Think of the "modeling drill-down" effect, sir.
First, a new paint line would have to be usable to the guy producing it, if he is also an active modeler.
That means for me, it can't be an Enamel, Lacquer, Acrylic Alcohol, Acrylic Enamel or Acrylic Lacquer.
You have been around online long enough to know that there is some resistance to truly water based Acrylics in plastic modeling. And even when questions are asked by people using them, it is common to see answers about thinning that use the very chemicals that we tried to avoid when we made the "Aqueous choice."
Okay, that shrinks the customer base as to the paint type. Now, how about the colors themselves? Too many modelers believe in the "x1234" concept, and believe that it was always in place. That means either do inaccurate colors in the hopes of getting sales,,,,,or do accurate colors for the time periods, and watch the paint gather dust on the shelves.

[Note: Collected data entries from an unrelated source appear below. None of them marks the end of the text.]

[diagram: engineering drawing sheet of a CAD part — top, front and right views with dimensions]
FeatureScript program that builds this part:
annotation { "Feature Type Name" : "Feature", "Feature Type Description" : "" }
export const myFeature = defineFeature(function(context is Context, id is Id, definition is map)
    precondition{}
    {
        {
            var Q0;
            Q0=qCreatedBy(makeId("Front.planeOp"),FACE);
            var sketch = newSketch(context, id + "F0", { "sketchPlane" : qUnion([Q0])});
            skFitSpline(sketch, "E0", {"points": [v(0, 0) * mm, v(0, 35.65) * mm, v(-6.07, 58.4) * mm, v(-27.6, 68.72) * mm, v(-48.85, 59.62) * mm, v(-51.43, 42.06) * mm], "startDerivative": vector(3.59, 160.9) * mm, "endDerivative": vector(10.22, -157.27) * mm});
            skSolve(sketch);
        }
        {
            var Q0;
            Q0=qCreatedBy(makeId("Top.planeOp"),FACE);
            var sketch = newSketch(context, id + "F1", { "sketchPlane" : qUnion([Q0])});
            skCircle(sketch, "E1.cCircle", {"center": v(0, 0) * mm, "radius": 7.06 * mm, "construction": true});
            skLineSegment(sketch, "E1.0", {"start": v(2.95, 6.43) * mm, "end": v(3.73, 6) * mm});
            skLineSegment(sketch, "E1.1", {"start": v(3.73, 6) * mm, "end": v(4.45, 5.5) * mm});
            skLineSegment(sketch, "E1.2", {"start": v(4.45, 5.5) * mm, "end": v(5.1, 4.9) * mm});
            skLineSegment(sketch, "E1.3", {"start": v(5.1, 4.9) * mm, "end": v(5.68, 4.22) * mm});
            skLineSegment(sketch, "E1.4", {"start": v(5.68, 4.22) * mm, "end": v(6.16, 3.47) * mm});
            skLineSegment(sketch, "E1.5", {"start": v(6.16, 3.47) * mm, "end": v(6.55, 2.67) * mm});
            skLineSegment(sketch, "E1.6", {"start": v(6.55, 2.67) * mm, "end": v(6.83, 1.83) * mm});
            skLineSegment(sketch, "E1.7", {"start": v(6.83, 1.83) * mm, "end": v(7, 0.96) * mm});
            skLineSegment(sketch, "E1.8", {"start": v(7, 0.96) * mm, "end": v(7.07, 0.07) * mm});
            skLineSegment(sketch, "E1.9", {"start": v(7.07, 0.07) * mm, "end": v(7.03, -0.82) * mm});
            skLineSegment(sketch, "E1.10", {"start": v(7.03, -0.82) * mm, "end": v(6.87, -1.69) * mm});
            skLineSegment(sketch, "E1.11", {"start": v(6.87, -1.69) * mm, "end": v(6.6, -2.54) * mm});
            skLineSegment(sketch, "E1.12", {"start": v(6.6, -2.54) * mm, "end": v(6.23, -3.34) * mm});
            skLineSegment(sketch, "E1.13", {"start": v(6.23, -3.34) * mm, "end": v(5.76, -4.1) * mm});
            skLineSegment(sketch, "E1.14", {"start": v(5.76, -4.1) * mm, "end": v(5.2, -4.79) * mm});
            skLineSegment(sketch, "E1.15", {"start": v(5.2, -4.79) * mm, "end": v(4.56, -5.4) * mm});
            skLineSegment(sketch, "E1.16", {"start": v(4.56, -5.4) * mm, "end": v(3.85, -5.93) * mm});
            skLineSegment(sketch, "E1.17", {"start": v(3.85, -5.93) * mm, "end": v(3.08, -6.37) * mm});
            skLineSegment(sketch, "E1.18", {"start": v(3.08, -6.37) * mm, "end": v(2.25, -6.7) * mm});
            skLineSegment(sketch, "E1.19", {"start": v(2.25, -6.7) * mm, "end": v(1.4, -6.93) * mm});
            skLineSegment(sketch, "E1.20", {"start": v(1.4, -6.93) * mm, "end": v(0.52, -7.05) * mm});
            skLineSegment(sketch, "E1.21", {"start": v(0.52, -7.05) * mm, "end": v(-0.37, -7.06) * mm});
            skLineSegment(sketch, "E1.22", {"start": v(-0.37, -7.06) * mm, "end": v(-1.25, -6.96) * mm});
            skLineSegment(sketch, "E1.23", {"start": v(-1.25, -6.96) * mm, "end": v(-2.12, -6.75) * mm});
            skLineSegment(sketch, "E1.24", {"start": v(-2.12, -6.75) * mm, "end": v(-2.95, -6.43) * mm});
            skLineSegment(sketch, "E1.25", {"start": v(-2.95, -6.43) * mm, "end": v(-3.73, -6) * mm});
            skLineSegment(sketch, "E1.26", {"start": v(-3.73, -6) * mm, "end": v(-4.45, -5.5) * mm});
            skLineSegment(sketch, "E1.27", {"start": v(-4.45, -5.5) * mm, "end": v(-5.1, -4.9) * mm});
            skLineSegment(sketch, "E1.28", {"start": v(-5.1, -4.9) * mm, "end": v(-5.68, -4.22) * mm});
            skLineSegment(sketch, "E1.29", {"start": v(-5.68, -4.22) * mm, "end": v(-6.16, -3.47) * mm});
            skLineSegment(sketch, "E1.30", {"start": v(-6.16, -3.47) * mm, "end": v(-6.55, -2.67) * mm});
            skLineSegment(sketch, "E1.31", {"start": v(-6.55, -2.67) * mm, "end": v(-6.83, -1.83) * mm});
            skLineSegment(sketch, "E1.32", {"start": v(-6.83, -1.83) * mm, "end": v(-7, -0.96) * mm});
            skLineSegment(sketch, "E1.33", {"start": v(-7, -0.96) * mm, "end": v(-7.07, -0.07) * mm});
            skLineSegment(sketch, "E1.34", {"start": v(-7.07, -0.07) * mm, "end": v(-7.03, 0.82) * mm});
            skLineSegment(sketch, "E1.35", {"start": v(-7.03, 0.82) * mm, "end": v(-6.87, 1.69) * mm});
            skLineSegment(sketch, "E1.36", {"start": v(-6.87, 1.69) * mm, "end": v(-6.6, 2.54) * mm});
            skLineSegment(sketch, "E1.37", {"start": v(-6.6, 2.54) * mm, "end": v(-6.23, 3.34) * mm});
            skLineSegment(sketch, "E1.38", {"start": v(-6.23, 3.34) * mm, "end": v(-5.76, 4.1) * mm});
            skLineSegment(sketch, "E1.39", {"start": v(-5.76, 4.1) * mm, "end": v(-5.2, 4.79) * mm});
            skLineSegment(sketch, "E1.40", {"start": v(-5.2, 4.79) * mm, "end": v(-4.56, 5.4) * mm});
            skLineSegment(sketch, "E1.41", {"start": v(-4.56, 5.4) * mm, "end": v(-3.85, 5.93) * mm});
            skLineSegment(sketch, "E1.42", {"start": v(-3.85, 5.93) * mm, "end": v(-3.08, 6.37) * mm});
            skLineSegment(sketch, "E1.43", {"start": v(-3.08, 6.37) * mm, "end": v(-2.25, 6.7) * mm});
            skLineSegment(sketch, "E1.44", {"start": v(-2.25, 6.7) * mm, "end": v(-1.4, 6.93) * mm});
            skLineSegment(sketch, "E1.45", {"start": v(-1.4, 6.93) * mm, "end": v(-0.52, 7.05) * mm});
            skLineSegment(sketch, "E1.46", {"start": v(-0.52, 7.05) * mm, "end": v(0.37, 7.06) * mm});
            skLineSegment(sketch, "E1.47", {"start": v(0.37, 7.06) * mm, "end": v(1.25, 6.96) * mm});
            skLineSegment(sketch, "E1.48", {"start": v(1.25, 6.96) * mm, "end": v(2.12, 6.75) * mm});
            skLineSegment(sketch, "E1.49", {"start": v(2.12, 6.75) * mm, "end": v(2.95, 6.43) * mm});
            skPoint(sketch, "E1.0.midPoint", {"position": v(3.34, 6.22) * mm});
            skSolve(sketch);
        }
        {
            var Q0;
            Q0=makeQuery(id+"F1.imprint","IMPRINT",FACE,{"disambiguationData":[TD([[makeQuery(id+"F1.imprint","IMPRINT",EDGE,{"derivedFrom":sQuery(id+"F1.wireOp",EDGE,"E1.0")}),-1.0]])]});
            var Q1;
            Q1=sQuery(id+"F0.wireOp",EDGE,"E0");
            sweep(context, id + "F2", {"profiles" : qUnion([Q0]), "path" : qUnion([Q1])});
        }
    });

I also don't know and don't pretend to know what is needed to do British, Japanese, Luftwaffe, etc, etc, colors. And a paint line would have to include those colors, or ignore a large segment of the possible customers in the hobby.
What I AM going to do is provide a method of getting "Free" FS matched paint chips, letting the modeler actually see "my" matches before he does them. This all got compiled by accident, in my own search for paints and colors that I could use in the same room as Anne is sitting.
All a person would have to do is look at the page, actually see the paint chip from the bottle sitting right up against the chip from the standard, and then decide if I actually made a visual match or not. Then, if I carefully only use paint ranges that are easy to get, he buys the bottle of paint from his favorite vendor. After he makes his own chip from that, he has the bottle of paint to use on his models, even if he only ever uses it for hand brush detail painting,,,,,,,,the paint chip is "free" to him, for only the cost of a card and white label to paint on. Then, if he wants to model on, with Lacquer, Enamel or any of the Acrylic formulae out there, he has a way to judge his paint's accuracy.
This takes the whole "trust me, it is a good match" deal right out of the process,,,,,the guy is trusting his own eyes, not just reading a table of numbers. It takes out that "monitor variance" thing, too, since the chips are in the same photo.
As I said, this came about by accident, the same way as the Squadron research happened. I figure I might as well do something with all of these chips of paints bought as "internet table matches",,,,that didn't actually match when taken out of the bottles.